In the en-suite master bath, a glass double shower, with slab-sized tile from floor to ceiling and a remote-controlled rain showerhead, as well as a normal showerhead and hand spray, fits comfortably next to a soaker jetted tub. A piece of art in the hallway, visible from the soaker tub, is from Borelli-Edwards Galleries in Lawrenceville, which supplied artwork throughout the home. Once again mixing beauty and function, the bathroom contains frosted bronze beveled glass tile that reflects the light, large format metallic tile and an edge-lit mirror with a nightlight feature that stretches over the double sinks.

A floating staircase connects all four floors, and in the center hangs another piece of dramatic art: an organic copper light fixture with 27 hand-blown glass pendants; the entire piece stretches from the ceiling down to the home’s ground floor.
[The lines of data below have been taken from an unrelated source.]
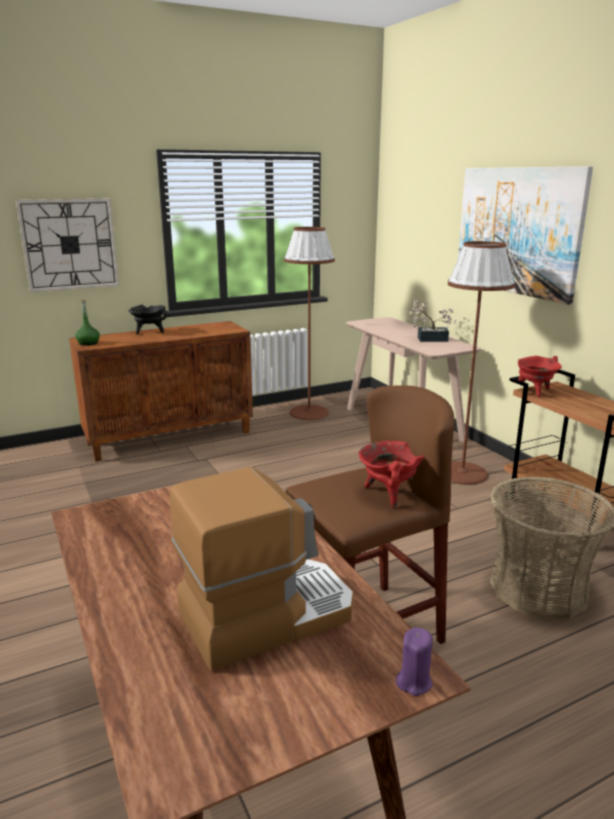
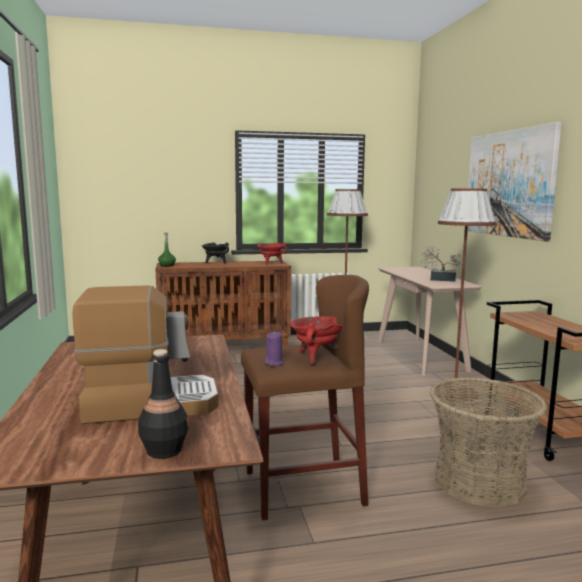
camera: 15 degrees right, 10 degrees down
wall clock [16,199,119,292] -> none
purple candle [396,627,433,696] -> purple candle moved to [264,331,284,366]
red cooking pot [518,356,562,397] -> red cooking pot moved to [257,242,287,264]
none -> black bottle [138,349,189,459]

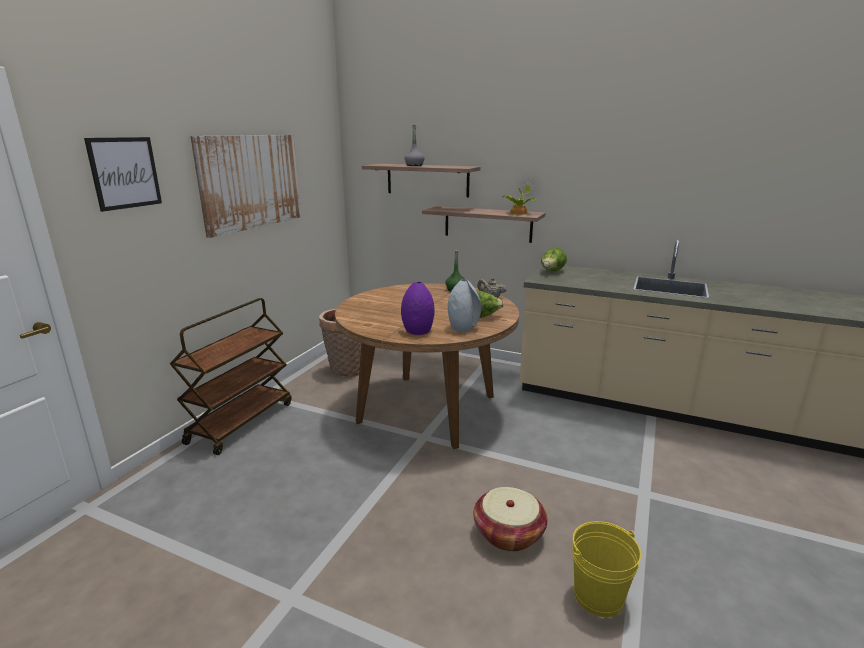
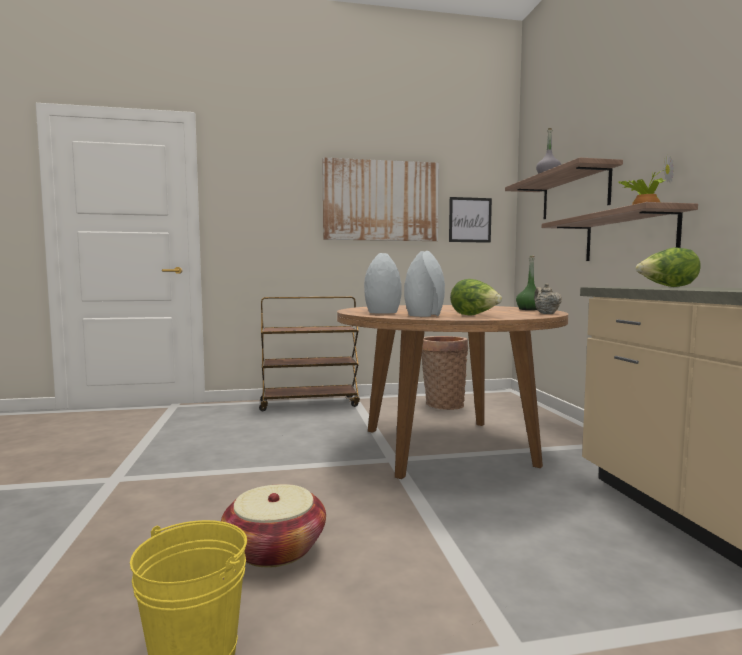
camera: 55 degrees right, 15 degrees down
picture [84,137,162,212] -> picture moved to [449,197,492,243]
purple vase [401,282,435,335] -> grey vase [364,253,402,314]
“Tim kept saying, ‘I want something dramatic,’” Franz says. She showed him a picture of an installation in Europe, and he fell in love with it. They designed a unique fixture that would extend 30 feet with asymmetrical organic stems and glass shades comprised of a decorative colored shade and an internal frosted shade, which help to diffuse the light’s LED lamps.
 


The home has three outdoor areas that expand the living space. 

In the living room, Franz arranged a mix of new furniture, a custom ottoman with hair on the hide, and club chairs with a black-and-white chevron pattern and alligator-embossed leather as a nod to the couple’s travels and artwork from Africa.

“I don’t see it as just one style, that’s what I love about this house — it’s just them,” Franz says.

Along those lines, the couple’s favorite items in their new abode aren’t priceless artifacts: one is an oil portrait a friend painted of them standing on the border of Rwanda and Tanzania and the other is a Buddha sculpture that originated in the 1500s in Burma that Mantel discovered at an antique area in Bangkok.

 

“I think what actually made [the home’s design] work was it wasn’t about taste or stuff,” Mantel says. “We need to be able to bring people into the space and entertain and live.”

For their recent two-year wedding anniversary, they hosted a combination house-warming/anniversary party for their family and friends, many from out of state.
“We’d talk on the phone and say bridges and hills, and they had no idea of the crazy geography,” Gerber says.

But, as it seems everyone does, the couple has a Pittsburgh connection.

“Matt’s great-great-grandfather homesteaded here, before leaving for Oregon on the Oregon Trail,” Franz says. His great-great-aunt is buried at St. Paul Lutheran Church in Allison Park.
 

  
Vicci Franz of Vicci Franz Interior Designs
 

In addition to comfort and style, privacy is important. Gerber is the executive director for FitOps Foundation, which helps veterans struggling with the transition back to civilian life become personal trainers, and he runs the nonprofit out of their home; the couple added the home’s fourth floor to serve as his office space. A frosted pocket door (again saving space) separates their bedroom from co-workers or guests passing through the house. A section of the office bookcase, with custom cabinetry by Pittsburgh Specialty Cabinet Co., opens to a hidden half bath.

Because the couple travels frequently, their home is outfitted so that they can keep an eye on things from anywhere. Hunter Douglas window treatments, lighting, security and temperature can be controlled through a HiTechnology system through an app on their phones.

“Whether we’re coming or going, we get in and out fast,” Mantel says. “I think the living situation has made us really efficient, and it has allowed us to spend time working or traveling or spending time with family or friends.

“We’re excited to be in this space because we’re always looking for items to bring back to our home.”